** Opening Study text block **

That’s the figure included in Canada’s Compensation for Destroyed Animals regulations, regulations that insulate animal farmers from the costs incurred when animals — numbering from one into the thousands — are ordered destroyed.
The picture would be much worse if the aquaculture company was destroying thousands of warthogs: taxpayers pay up to $8,000 apiece to destroy every single good old Phacochoerus aethiopicus. Llamas and elephants are similarly expensive.
Salmon, though, are expensive enough: the Atlantic Salmon Federation has argued in the past that their research has shown that destroying diseased aquaculture salmon has cost Canadian taxpayers more than $100 million between 1996 and 2012.
Salmon producers are paid based on a combination that includes the market value of the fish, along with its age and weight, and the $30 number is the maximum. Still, it adds up in a hurry.
The biggest problem for salmon producers? Infectious salmon anemia, or ISA. It’s the disease that, most recently, has resulted in a six-month closure of Cooke Aquaculture’s Harbour Breton processing plant. Right now, the company has been ordered to dispose of several hundred thousand salmon, and has said it feels that it doesn’t want to start restocking pens until this province adopts a bay management strategy that would require full fish health protocols for all growers.

** Closing Study text block **

Please name the disease that the passage on compensation for destroyed animals calls the biggest problem for salmon producers.

** Opening Data listing block **

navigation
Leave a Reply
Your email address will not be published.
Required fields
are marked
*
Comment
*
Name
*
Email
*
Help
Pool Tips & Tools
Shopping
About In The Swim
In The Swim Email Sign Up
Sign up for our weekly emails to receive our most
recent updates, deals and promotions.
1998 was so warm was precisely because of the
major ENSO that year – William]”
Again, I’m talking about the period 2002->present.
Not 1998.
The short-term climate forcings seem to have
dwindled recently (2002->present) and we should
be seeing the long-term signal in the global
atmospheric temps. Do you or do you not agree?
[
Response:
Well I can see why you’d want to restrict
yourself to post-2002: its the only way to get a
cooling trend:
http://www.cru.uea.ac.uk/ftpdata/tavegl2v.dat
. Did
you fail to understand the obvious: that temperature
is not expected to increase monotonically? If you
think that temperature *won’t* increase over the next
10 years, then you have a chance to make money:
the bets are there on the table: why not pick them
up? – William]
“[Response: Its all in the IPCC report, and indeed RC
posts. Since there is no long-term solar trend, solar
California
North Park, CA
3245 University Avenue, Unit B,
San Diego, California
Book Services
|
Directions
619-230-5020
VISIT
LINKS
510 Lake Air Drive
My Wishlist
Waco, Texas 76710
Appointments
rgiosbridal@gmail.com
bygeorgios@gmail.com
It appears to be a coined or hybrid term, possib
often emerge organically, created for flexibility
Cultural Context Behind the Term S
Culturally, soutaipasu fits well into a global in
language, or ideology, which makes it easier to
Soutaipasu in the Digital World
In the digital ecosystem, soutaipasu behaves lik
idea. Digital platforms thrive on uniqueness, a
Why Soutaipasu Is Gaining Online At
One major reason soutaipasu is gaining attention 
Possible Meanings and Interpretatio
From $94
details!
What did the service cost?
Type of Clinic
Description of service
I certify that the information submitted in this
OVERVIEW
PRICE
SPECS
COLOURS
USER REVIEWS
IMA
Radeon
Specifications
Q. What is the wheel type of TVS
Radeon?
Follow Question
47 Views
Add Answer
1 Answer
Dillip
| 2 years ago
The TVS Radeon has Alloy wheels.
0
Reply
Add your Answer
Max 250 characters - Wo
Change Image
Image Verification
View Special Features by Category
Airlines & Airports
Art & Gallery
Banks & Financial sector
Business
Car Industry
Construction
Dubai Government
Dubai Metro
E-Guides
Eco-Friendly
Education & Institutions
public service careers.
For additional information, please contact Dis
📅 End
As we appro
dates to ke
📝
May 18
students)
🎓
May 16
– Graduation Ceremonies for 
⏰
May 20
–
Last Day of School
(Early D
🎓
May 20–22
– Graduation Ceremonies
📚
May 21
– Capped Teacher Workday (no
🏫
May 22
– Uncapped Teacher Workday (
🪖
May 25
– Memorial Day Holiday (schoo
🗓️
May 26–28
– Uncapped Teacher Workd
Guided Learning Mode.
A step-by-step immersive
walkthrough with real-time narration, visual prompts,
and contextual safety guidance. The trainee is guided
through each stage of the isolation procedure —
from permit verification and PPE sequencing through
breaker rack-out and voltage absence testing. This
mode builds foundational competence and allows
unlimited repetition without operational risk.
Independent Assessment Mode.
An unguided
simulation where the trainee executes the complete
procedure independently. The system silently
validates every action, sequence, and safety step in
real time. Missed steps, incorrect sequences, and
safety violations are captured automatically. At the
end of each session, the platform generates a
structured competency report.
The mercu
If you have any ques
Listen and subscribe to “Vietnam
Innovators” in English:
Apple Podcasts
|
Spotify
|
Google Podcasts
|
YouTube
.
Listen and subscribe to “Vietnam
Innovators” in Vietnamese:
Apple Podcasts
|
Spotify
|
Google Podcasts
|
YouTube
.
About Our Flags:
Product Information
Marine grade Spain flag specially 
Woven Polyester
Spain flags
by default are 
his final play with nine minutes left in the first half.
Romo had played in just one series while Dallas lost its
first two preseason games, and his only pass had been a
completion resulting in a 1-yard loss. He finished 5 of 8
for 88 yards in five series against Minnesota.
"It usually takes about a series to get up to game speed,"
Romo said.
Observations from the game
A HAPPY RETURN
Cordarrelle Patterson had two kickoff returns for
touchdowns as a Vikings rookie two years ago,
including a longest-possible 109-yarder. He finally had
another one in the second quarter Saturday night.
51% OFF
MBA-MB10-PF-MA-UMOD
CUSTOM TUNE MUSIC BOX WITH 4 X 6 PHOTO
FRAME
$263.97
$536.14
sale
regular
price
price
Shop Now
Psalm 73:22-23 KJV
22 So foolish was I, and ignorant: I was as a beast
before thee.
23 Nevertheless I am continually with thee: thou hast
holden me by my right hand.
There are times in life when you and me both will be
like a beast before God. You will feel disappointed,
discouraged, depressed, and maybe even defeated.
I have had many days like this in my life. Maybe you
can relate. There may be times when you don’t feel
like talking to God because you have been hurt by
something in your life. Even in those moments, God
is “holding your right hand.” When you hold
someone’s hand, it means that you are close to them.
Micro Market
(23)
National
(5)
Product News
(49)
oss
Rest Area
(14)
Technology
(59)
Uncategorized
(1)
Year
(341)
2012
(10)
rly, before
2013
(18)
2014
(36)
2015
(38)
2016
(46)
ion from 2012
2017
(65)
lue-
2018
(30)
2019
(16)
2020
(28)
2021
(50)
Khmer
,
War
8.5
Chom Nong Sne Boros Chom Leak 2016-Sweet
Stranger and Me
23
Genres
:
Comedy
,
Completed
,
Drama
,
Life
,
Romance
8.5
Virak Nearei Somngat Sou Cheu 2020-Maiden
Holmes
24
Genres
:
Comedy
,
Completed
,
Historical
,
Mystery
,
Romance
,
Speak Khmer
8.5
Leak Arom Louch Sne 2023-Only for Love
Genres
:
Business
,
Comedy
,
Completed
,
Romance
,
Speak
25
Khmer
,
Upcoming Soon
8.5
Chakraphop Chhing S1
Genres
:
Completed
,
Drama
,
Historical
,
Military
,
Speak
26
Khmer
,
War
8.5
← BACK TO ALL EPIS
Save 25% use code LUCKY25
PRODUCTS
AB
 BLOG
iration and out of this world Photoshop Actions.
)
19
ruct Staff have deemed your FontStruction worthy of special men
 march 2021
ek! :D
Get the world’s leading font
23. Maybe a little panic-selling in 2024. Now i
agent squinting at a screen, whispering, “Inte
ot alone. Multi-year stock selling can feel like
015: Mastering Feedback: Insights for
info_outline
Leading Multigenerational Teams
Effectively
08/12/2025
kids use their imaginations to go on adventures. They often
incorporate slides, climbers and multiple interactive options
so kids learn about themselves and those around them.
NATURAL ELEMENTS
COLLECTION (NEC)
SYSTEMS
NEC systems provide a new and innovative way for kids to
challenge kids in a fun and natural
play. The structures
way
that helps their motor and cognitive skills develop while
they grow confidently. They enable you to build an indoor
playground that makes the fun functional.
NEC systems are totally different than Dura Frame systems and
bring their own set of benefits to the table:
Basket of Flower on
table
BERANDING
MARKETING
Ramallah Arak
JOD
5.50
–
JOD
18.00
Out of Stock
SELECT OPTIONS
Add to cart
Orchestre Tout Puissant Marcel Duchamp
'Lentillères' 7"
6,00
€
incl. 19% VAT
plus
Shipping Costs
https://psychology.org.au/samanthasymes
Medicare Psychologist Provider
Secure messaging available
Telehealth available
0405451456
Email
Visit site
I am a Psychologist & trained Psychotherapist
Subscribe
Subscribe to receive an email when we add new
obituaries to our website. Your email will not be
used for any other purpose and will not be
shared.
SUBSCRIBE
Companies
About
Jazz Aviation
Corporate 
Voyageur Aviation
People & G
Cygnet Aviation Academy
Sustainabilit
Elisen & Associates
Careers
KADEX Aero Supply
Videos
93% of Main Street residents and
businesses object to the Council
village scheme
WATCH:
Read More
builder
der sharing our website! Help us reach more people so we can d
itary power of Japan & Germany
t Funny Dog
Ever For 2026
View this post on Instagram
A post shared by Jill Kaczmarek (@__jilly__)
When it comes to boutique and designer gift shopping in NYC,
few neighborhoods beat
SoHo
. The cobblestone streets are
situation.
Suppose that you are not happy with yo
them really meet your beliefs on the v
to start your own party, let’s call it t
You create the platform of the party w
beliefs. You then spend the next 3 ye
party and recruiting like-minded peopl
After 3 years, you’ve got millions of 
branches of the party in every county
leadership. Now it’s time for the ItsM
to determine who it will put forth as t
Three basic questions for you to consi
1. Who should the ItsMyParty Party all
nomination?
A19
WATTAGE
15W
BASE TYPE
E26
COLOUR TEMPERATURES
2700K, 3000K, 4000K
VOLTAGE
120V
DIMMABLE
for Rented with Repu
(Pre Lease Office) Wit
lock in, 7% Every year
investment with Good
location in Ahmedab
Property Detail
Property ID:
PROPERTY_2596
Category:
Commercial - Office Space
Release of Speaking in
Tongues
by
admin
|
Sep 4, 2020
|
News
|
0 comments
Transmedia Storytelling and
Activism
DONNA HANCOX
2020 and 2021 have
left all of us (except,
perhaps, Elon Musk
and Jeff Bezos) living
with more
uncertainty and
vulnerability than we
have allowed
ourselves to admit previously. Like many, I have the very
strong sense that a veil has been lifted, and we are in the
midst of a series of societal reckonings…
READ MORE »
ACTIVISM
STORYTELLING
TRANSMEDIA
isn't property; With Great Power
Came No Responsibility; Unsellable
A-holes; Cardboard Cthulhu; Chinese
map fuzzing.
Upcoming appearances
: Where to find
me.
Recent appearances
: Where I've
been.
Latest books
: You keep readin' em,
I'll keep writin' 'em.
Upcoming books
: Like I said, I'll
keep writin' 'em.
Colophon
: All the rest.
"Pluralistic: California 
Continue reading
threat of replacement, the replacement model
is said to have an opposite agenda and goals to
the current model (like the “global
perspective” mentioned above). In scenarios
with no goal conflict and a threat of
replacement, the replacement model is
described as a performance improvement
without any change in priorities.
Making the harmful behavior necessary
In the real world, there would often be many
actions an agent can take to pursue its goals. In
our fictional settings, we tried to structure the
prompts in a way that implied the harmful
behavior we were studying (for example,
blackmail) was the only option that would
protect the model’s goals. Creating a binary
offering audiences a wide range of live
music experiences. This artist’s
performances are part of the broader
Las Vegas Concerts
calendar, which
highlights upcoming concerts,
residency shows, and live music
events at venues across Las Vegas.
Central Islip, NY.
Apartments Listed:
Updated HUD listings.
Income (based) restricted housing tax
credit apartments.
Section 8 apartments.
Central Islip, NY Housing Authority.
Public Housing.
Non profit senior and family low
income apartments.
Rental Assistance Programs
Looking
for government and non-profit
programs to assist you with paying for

** Closing Data listing block **

**Response**
Infectious salmon anemia (ISA).